By Charlotte Morritt-Jacobs

When long-time Chartered Accountant Roger Jewett noticed that flights to Canadian oil rigs weren’t filling up on weekends, he created an unusual business solution: only fly if the airline fills.

Challenged with depleting crude prices, Jewett created Jump On Flyaways, a business which works with carriers whose planes would otherwise be sitting idle and offers weekend flights at cheaper rates.

Jump On sets a “jumping point” that shows how many seats need to be filled before a flight is confirmed. Customers can check the status of a flight before they book their ticket and clients are only charged if the plane flies.

When asked how the business has been funded, Jewett laughed and said “I looked in the mirror and asked myself for the money.”

To date, Jewett has self-funded Jump On, with the help of a $100,000 bonus from SeedUps, a crowdfunding network.

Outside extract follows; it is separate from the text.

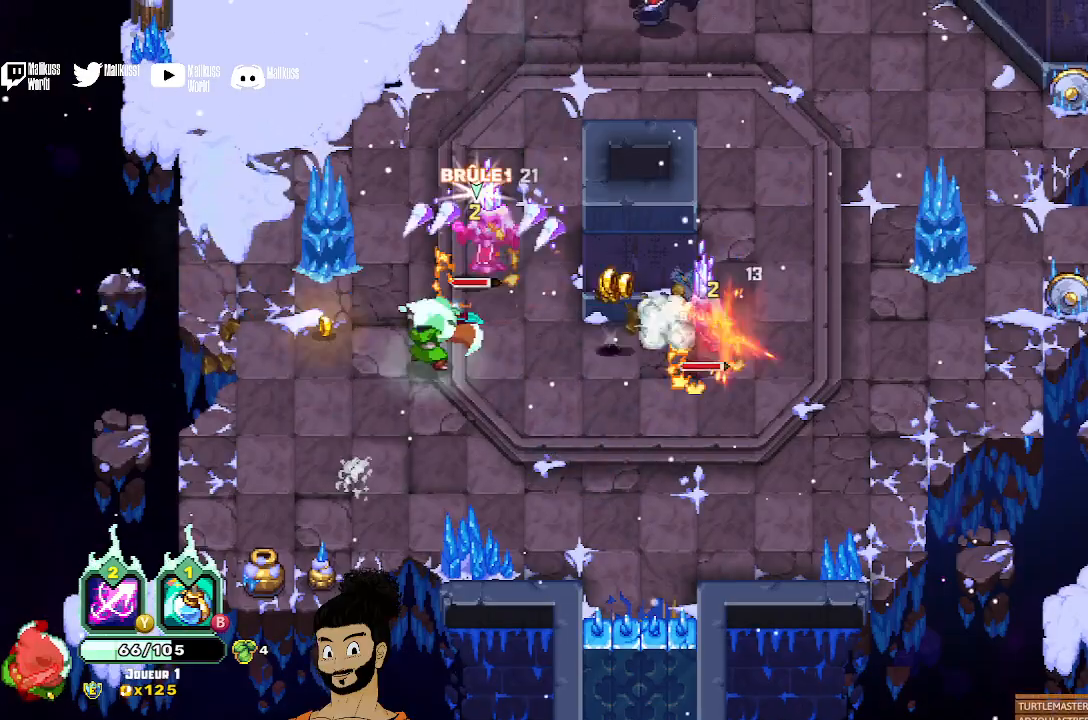
{"buttons": ["A"], "left_stick": "up", "events": [[33, "X", "up"], [100, "X", "down"], [200, "X", "up"], [267, "X", "down"], [367, "X", "up"], [467, "A", "down"], [467, "left_stick", "up"]]}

In order to help small businesses like Jewett’s, Ontario has announced it will join Saskatchewan, Manitoba Quebec and Nova Scotia and New Brunswick in an effort to relax rules surrounding companies aiming to raise money through online crowdfunding.

Changes would also allow equity crowdfunding for all investors, with limits based on net worth.

In May 2015, Ontario announced the adoption of a startup crowdfunding rule which allowed investors to fund but with small transactions. The maximum a company could source was a total of half-a-million a year.

JR Richardson, a partner at the entrepreneur network SeedsUp, says that while companies have used those regulations, new rules around equity crowdfunding will encourage efficiency for companies earning capital.

“Until now it has been difficult for companies to find capital in the gap between $200,000 and two-million. This is even more difficult, as you are trying to earn below $200,000 through crowdfunding, he said.

Equity crowdfunding could be the catalyst for the diversification of capital.

Ian Palm, Partner at Toronto office Gowlings Canadian and international business law firm, says that while some have suggested tax breaks for start ups there are still many opportunities for small businesses to save and earn money Canada.

“Smart start up companies have to spend on their social media and take advantage of the energy of the crowd through crowdfunding.”

Full equity crowdfunding opportunities will come into effect in Jan 25 2016.